REQUIRED ACTION: In the listing below, find every line with the string "each" and pull it out.

DATASET EXTRACT:
+--

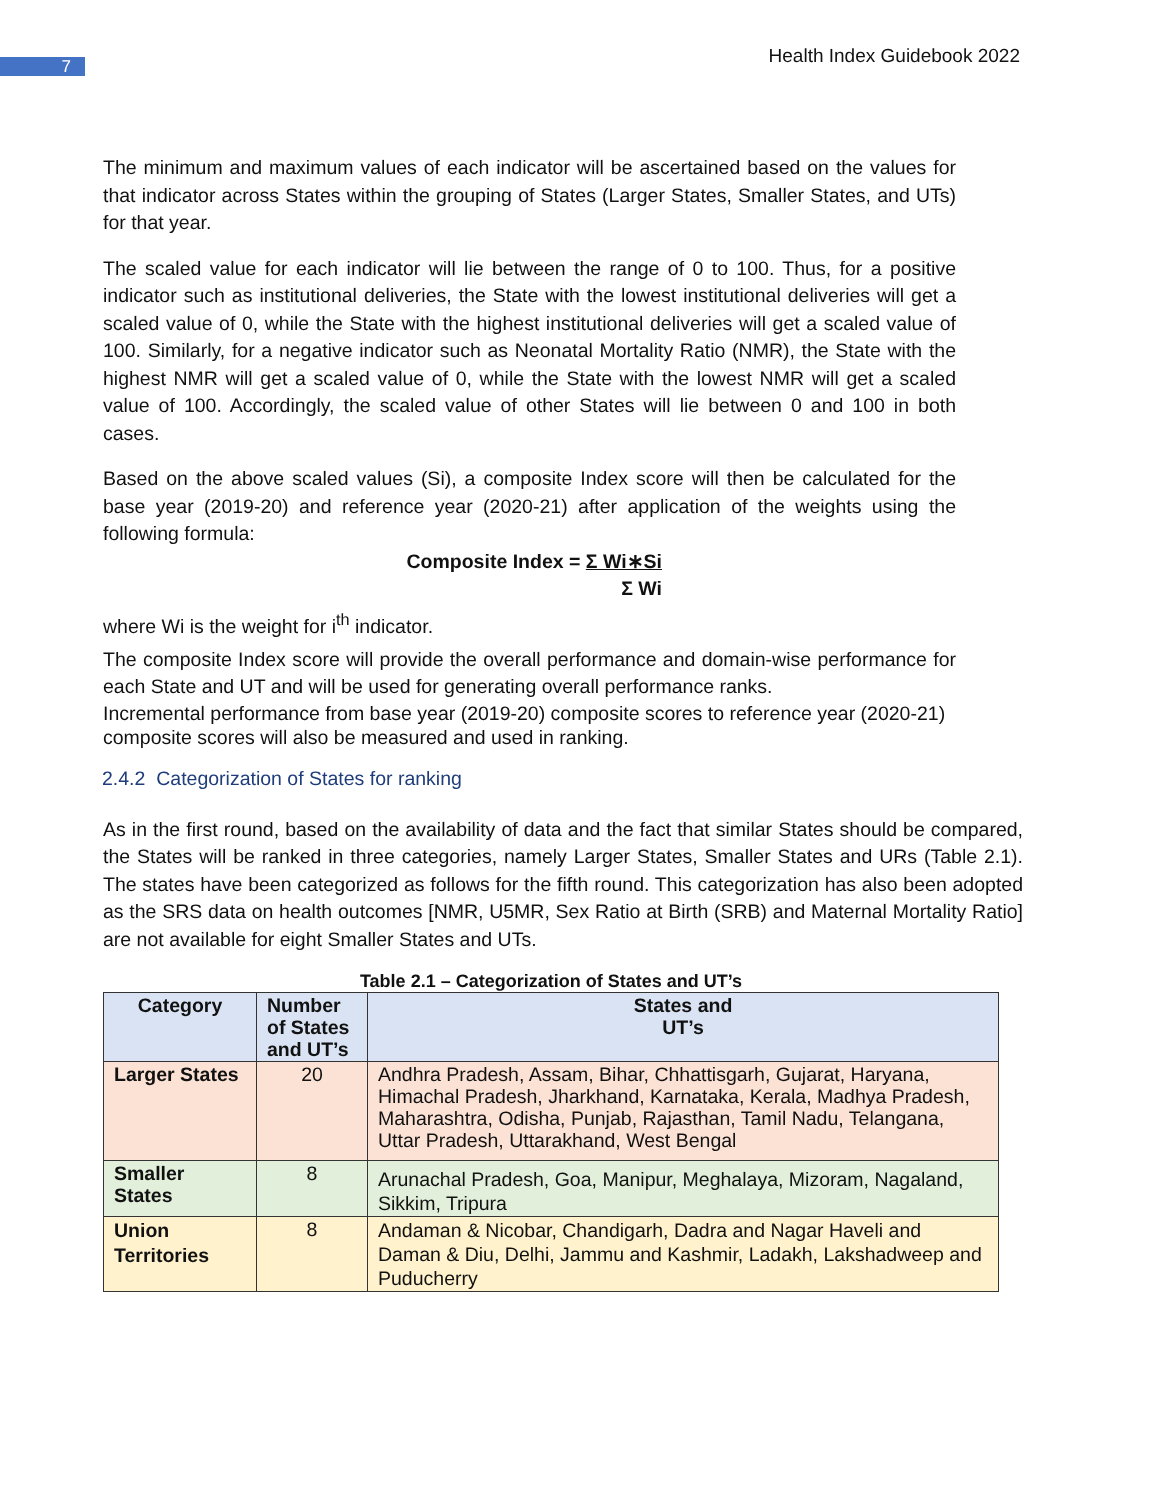7 Health Index Guidebook 2022
The minimum and maximum values of each indicator will be ascertained based on the values for that indicator across States within the grouping of States (Larger States, Smaller States, and UTs) for that year.
The scaled value for each indicator will lie between the range of 0 to 100. Thus, for a positive indicator such as institutional deliveries, the State with the lowest institutional deliveries will get a scaled value of 0, while the State with the highest institutional deliveries will get a scaled value of 100. Similarly, for a negative indicator such as Neonatal Mortality Ratio (NMR), the State with the highest NMR will get a scaled value of 0, while the State with the lowest NMR will get a scaled value of 100. Accordingly, the scaled value of other States will lie between 0 and 100 in both cases.
Based on the above scaled values (Si), a composite Index score will then be calculated for the base year (2019-20) and reference year (2020-21) after application of the weights using the following formula:
Composite Index = Σ Wi∗Si
Σ Wi
where Wi is the weight for i<sup>th</sup> indicator.
The composite Index score will provide the overall performance and domain-wise performance for each State and UT and will be used for generating overall performance ranks.
Incremental performance from base year (2019-20) composite scores to reference year (2020-21) composite scores will also be measured and used in ranking.
2.4.2 Categorization of States for ranking
As in the first round, based on the availability of data and the fact that similar States should be compared, the States will be ranked in three categories, namely Larger States, Smaller States and URs (Table 2.1). The states have been categorized as follows for the fifth round. This categorization has also been adopted as the SRS data on health outcomes [NMR, U5MR, Sex Ratio at Birth (SRB) and Maternal Mortality Ratio] are not available for eight Smaller States and UTs.
Table 2.1 – Categorization of States and UT’s
| Category | Number of States and UT’s | States and UT’s |
| --- | --- | --- |
| Larger States | 20 | Andhra Pradesh, Assam, Bihar, Chhattisgarh, Gujarat, Haryana, Himachal Pradesh, Jharkhand, Karnataka, Kerala, Madhya Pradesh, Maharashtra, Odisha, Punjab, Rajasthan, Tamil Nadu, Telangana, Uttar Pradesh, Uttarakhand, West Bengal |
| Smaller States | 8 | Arunachal Pradesh, Goa, Manipur, Meghalaya, Mizoram, Nagaland, Sikkim, Tripura |
| Union Territories | 8 | Andaman & Nicobar, Chandigarh, Dadra and Nagar Haveli and Daman & Diu, Delhi, Jammu and Kashmir, Ladakh, Lakshadweep and Puducherry |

+--

ANSWER AREA:
The minimum and maximum values of each indicator will be ascertained based on the values for that indicator across States within the grouping of States (Larger States, Smaller States, and UTs) for that year.
The scaled value for each indicator will lie between the range of 0 to 100. Thus, for a positive indicator such as institutional deliveries, the State with the lowest institutional deliveries will get a scaled value of 0, while the State with the highest institutional deliveries will get a scaled value of 100. Similarly, for a negative indicator such as Neonatal Mortality Ratio (NMR), the State with the highest NMR will get a scaled value of 0, while the State with the lowest NMR will get a scaled value of 100. Accordingly, the scaled value of other States will lie between 0 and 100 in both cases.
The composite Index score will provide the overall performance and domain-wise performance for each State and UT and will be used for generating overall performance ranks.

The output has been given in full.